From the items below, extract each line containing the word "value", copying it in full.

Stored items
——————
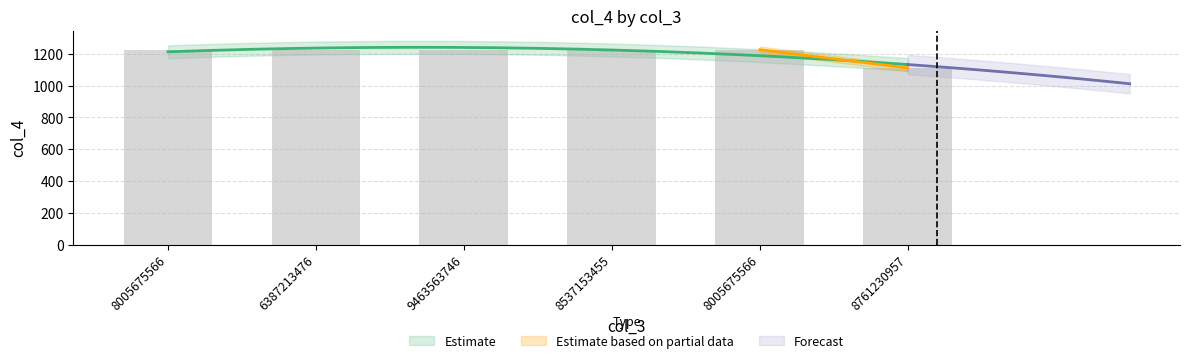

How many bars are there in total?

6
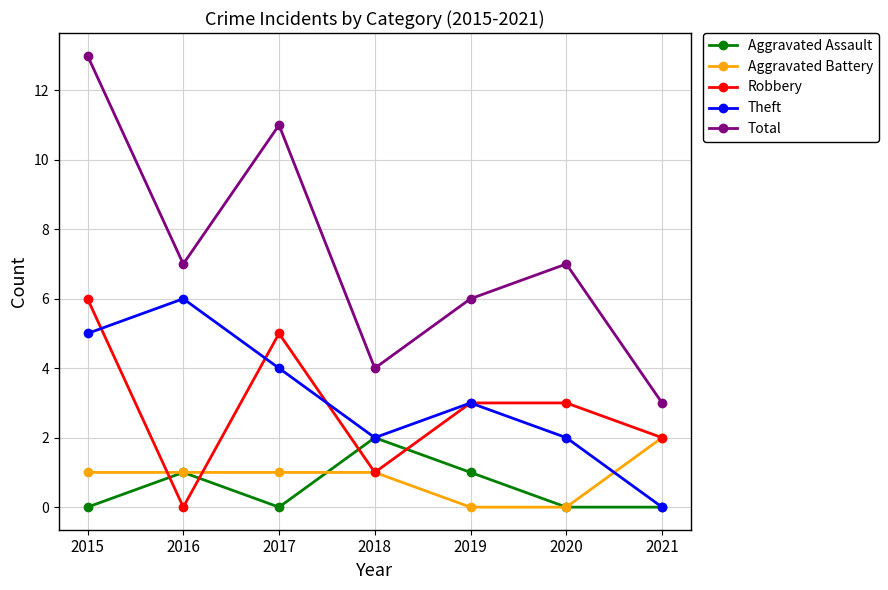

What is the approximate value of Theft at 2016?

6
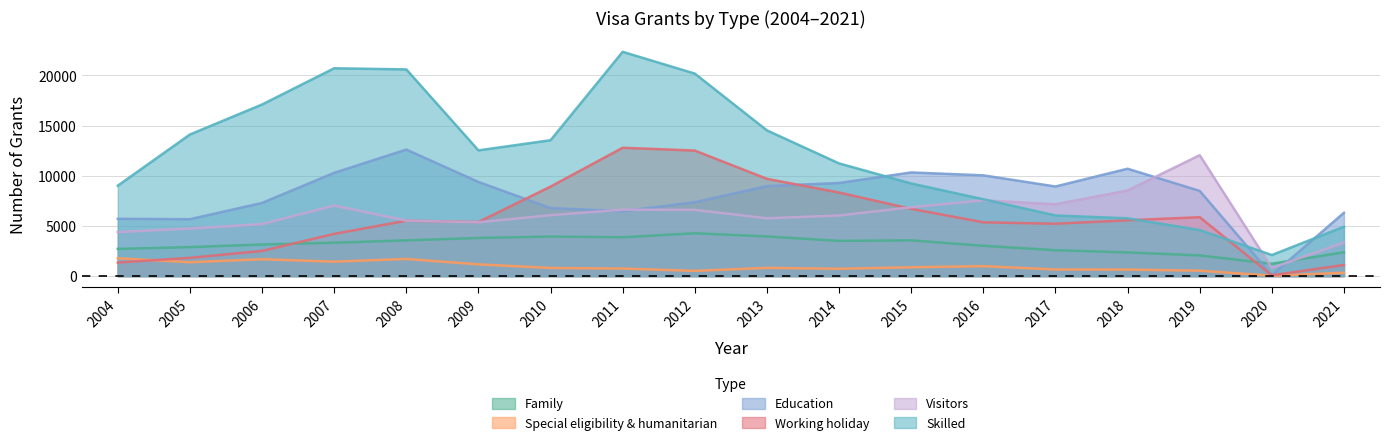

What is the lowest value of the Education series?

90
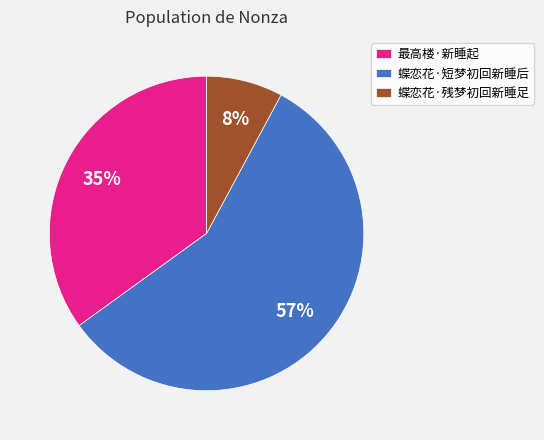

Which slice is the largest?

蝶恋花·短梦初回新睡后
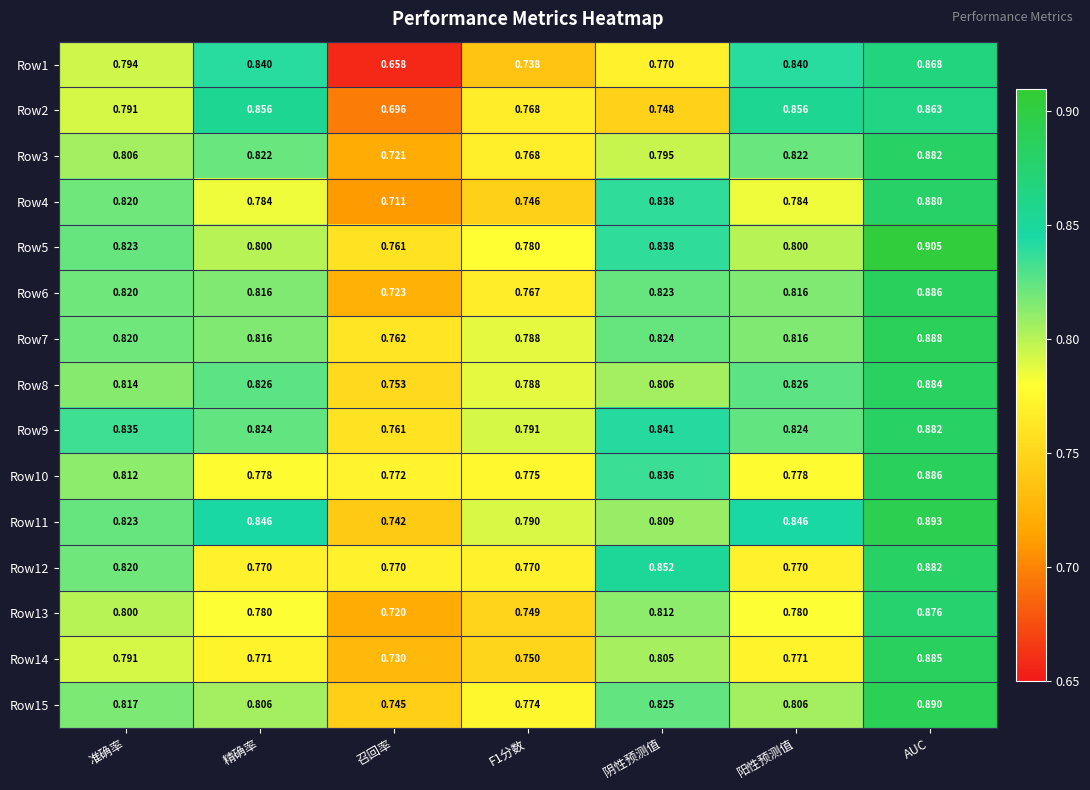

At which label is Row5 closest to 0?

召回率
——————
[RESPONSE BOX]
What is the approximate value of Theft at 2016?
What is the lowest value of the Education series?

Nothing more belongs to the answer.